In designing the orchard, it is important consider the structure (height and spread) of the mature trees and the shade it will cast. The lower stories must be able to thrive under the canopy. Shade tolerant trees include coffee, papaya, hawthorn, citrus and black mulberry and do not require full sun to produce fruit. Walnuts are notorious for allelopathy (they excrete compounds in the soil to stop other plants from growing nearby) but are not the only plants to do so, ensure that the species you are selecting can tolerate allelopathic compounds.
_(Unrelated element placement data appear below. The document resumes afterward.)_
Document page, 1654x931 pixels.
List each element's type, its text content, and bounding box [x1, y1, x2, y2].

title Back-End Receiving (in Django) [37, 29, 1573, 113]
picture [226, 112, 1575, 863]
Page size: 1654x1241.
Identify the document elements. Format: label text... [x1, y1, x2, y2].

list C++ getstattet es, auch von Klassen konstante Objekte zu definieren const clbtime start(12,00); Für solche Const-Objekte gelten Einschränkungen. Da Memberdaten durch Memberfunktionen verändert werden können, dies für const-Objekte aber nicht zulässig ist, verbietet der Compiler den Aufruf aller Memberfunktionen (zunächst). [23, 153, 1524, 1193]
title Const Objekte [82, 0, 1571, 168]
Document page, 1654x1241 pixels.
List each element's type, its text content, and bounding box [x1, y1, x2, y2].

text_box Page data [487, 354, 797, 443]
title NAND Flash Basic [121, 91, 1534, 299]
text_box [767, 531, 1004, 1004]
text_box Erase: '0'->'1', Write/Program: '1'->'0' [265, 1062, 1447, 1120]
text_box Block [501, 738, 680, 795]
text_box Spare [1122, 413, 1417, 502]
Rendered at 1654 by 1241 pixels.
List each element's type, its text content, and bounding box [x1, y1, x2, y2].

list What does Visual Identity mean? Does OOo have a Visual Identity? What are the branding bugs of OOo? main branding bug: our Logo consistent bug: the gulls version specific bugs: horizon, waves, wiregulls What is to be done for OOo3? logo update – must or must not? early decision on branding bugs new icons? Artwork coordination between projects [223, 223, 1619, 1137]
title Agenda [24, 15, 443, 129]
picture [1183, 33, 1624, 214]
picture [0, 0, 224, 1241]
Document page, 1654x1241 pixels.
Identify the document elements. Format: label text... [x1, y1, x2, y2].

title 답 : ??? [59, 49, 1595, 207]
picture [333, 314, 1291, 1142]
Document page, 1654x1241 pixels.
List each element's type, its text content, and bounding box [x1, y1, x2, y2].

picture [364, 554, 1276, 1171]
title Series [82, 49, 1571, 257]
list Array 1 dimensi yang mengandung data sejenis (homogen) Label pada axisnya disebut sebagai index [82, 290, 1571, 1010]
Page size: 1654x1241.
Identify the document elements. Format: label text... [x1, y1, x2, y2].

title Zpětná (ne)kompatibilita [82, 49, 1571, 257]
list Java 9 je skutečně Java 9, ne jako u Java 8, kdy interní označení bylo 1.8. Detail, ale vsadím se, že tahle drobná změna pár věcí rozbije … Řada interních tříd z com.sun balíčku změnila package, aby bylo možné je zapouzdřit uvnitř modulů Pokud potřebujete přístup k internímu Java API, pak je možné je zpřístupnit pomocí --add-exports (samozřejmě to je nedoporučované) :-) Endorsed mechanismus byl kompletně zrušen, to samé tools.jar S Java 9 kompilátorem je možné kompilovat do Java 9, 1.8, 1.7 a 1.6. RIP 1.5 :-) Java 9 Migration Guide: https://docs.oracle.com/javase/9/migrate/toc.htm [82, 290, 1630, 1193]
Plant different types of fruit and nuts in your orchard to avoid monoculture and to alleviate dependence on once species.
Remember that planting lots of types of fruit and other plants in your orchard will help to diversify the system as a whole. Diverse systems have the following benefits:
- A diverse array of plants will help to create a resilient microclimate and ecosystem.
- Diverse plantings help to confuse pests.
- Diversity reduces vulnerability and reliance on only one plant or species.
- Diverse plantings lead to stable ecosystems and guilds.
To maintain the health of the orchard the following needs must be met:
- Soil nutrients
- Wind protection
- Pest management
Water in the soil may be increased by contour swales and including ponds for water sources for wildlife. Remember, that water sources in the orchard will build microclimate by keeping the area warmer, wetter and reflect more light.
Good drainage is important for fruit and swales can move water to a drainage point. Areas susceptible to flash flooding may still be used for an orchard by planting some of the following plants:
|High Resistance to Waterlogging||Quince|
|Low Resistance to Waterlogging||Fig|
Using mulch in the orchard and growing plants which can be used as a mulch will help retain moisture and build fertility. Plants which accumulate nutrients in the soil are often great as mulch. Comfrey is a common plant used in permaculture plantings because it pulls up deep seated nutrients which are then released to other plants when the leaves are used as mulch.
Planting herbs and/or flowers help to bring in pollinators which will improve the pollination of your orchard trees as well. Some easy to find and plant pollinator plants include dill, bronze fennel, comfrey and chives.
A great learning from permaculture is to plant species which provide multiple functions in the garden. Comfrey (in the picture above), yarrow, and white clover will accumulate nutrients and they flower to attract pollinators. These plants can also be cut back to provide mulch thereby suppressing weeds and retaining water.
Other multiple functions include pollinating and deterring wildlife, garlic chives are a good option for this as are daffodils.
Special Points for Urban Homesteads and Backyard Orchards
Some important points to consider for a suburban or urban setting, it is highly beneficial to consider multi-grafted varieties of fruit trees which can provide cropping and harvest throughout a season. Multi-grafted trees provide more diversity and variety of species into the design.
M27 and P9 are extreme dwarfing apple rootstocks with an ultimate height of 48”; M9, M26, and citrus PS are dwarfing at 6 to 8 feet. Semi dwarfing rootstocks are M6, M106, VVA1, Quince C, Mont Clare ad Gisella 6 at 6 to 10 ft. Careful pruning and shaping of the fruit trees can tame more vigorous rootstocks to be urban friendly.
Traditional English Victorian garden fruit designs may find a place into the permaculture design by providing more food into the space. Consider the cordons, step-over, espalier (typically uses Quince A, M26, MM111 and MM106 for apples and pears) and living fencing designs as a productive way to add interest and structure to the design. Many espalier designs can be used for other non-edible, ornamental wildllife beneficial plants such as pyracantha or cotoneaster.